Activity list ▸
**A)** Decide whether each statement agrees with the convention report below. For each one, answer yes or no and quote the words of the report that settle it.
(i) The Greensburg Worship Center is about 30 miles outside of Pittsburgh.
(ii) Jim Ostlund is the youth pastor at Salford Mennonite Church.
(iii) Marlene Frankenfield led her workshop without a co-leader.
**B)** Return the passage of the convention report below word for word, from "Aldo Siahaan at" up to and including "convention this year.".

The first gathering of the North American Indonesian Mennonite Leaders group from all over the United States met at Franconia Conference member congregation Greensburg (Pa) Worship Center about 30 miles outside of Pittsburgh to fellowship and dream for the future.  When he introduced Franconia Conference (which helped to sponsor the event), LEADership Minister Steve Kriss challenged the California Indonesian churches, “We look forward to the networking and vining of Indonesian Anabaptist congregations that will link from both coasts across the country.   Like the transcontinental railroad, we’re bulding inward from both sides and to our brothers and sisters in California, we hope that we will meet somewhere in the middle.” Conversations included discussion of the possible new congregations in Denver and Birmingham, AL.

Aldo Siahaan at Greensburg Worship Center
Pastor Aldo Siahaan addresses North American Indonesian Mennonite Leaders during Convention. Photo by Emily Ralph.

Jim Ostlund, youth pastor at Blooming Glen, taught a workshop on technology and communication, encouraging teens that the greatest technology ever created is our human body.  “We can use new media to connect,” he said, “but it will not replace face to face in real time.”   The Blooming Glen youth group was the largest at convention this year.

Michael King, member at Salford Mennonite Church and dean of Eastern Mennonite Seminary, presented on the need for Biblical literacy: “We tend to operate within a Bible that fits our lens. On God’s level, the Bible is big enough for us all.”

Franconia Conference Youth Minister Marlene Frankenfield delighted youth sponsors with goodies and giveaways as part of a workshop she co-led with Merv Stoltzfus on creative ways of using resources to enhance youth ministry.

Source material ▸
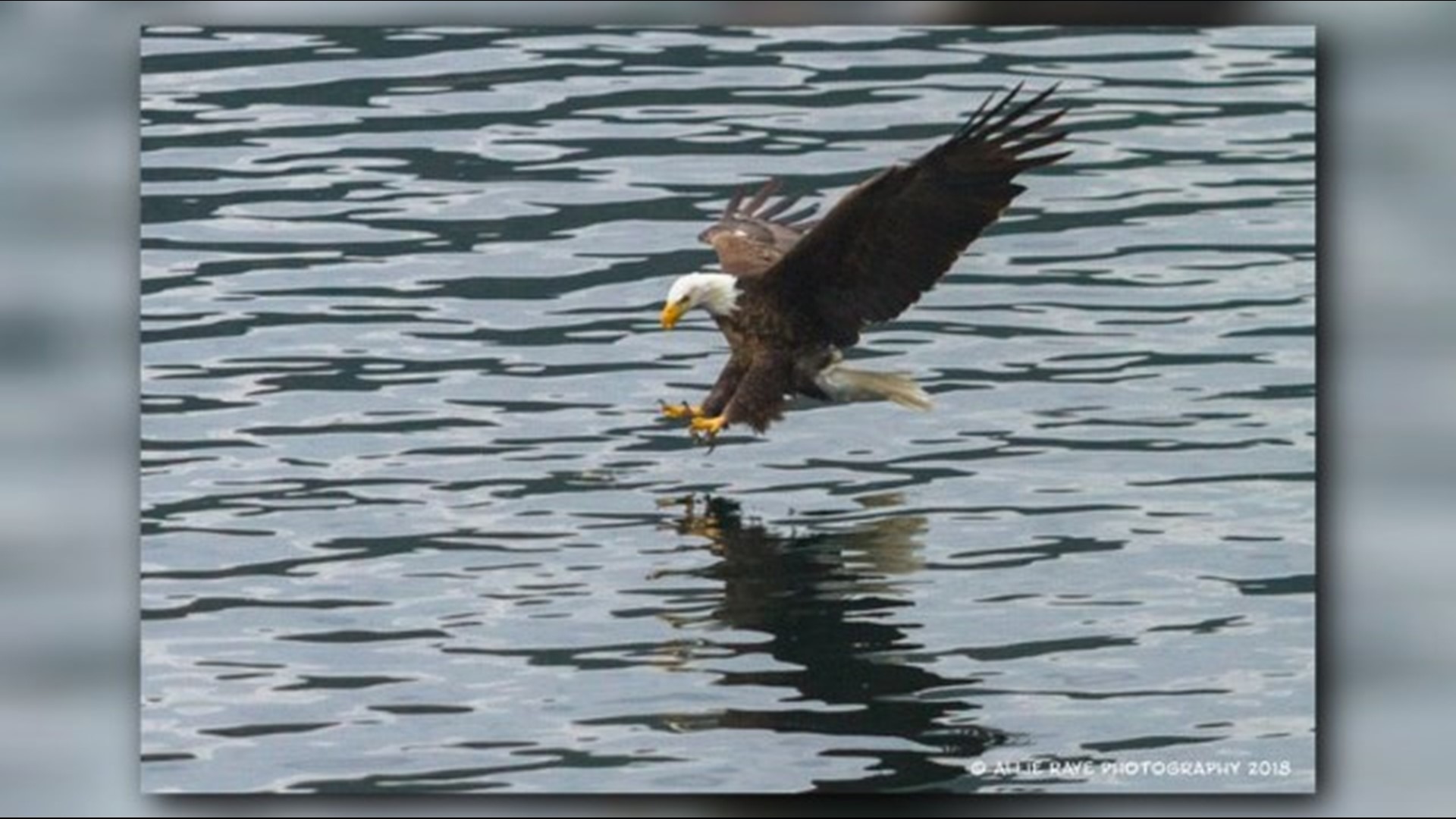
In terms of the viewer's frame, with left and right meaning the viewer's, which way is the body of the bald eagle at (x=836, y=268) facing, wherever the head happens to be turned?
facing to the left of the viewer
==
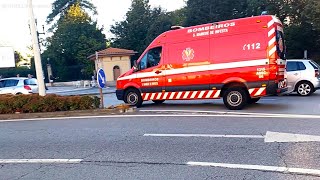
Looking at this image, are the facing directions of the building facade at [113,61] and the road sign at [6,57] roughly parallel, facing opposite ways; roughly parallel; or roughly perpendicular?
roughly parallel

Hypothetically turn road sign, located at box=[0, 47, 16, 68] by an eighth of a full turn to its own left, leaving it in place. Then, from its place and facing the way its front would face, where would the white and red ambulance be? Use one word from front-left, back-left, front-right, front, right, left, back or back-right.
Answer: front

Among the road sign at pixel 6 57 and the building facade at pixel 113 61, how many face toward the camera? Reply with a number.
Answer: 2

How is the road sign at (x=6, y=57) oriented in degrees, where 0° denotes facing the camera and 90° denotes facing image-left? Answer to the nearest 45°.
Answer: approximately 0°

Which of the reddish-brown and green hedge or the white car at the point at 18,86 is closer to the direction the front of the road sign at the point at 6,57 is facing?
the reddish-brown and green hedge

Written responses ▸
**A)**
(i) Yes: "about 30 miles outside of Pittsburgh"
(ii) No: "Jim Ostlund, youth pastor at Blooming Glen"
(iii) No: "a workshop she co-led with Merv Stoltzfus"

**B)**
Aldo Siahaan at Greensburg Worship Center
Pastor Aldo Siahaan addresses North American Indonesian Mennonite Leaders during Convention. Photo by Emily Ralph.

Jim Ostlund, youth pastor at Blooming Glen, taught a workshop on technology and communication, encouraging teens that the greatest technology ever created is our human body.  “We can use new media to connect,” he said, “but it will not replace face to face in real time.”   The Blooming Glen youth group was the largest at convention this year.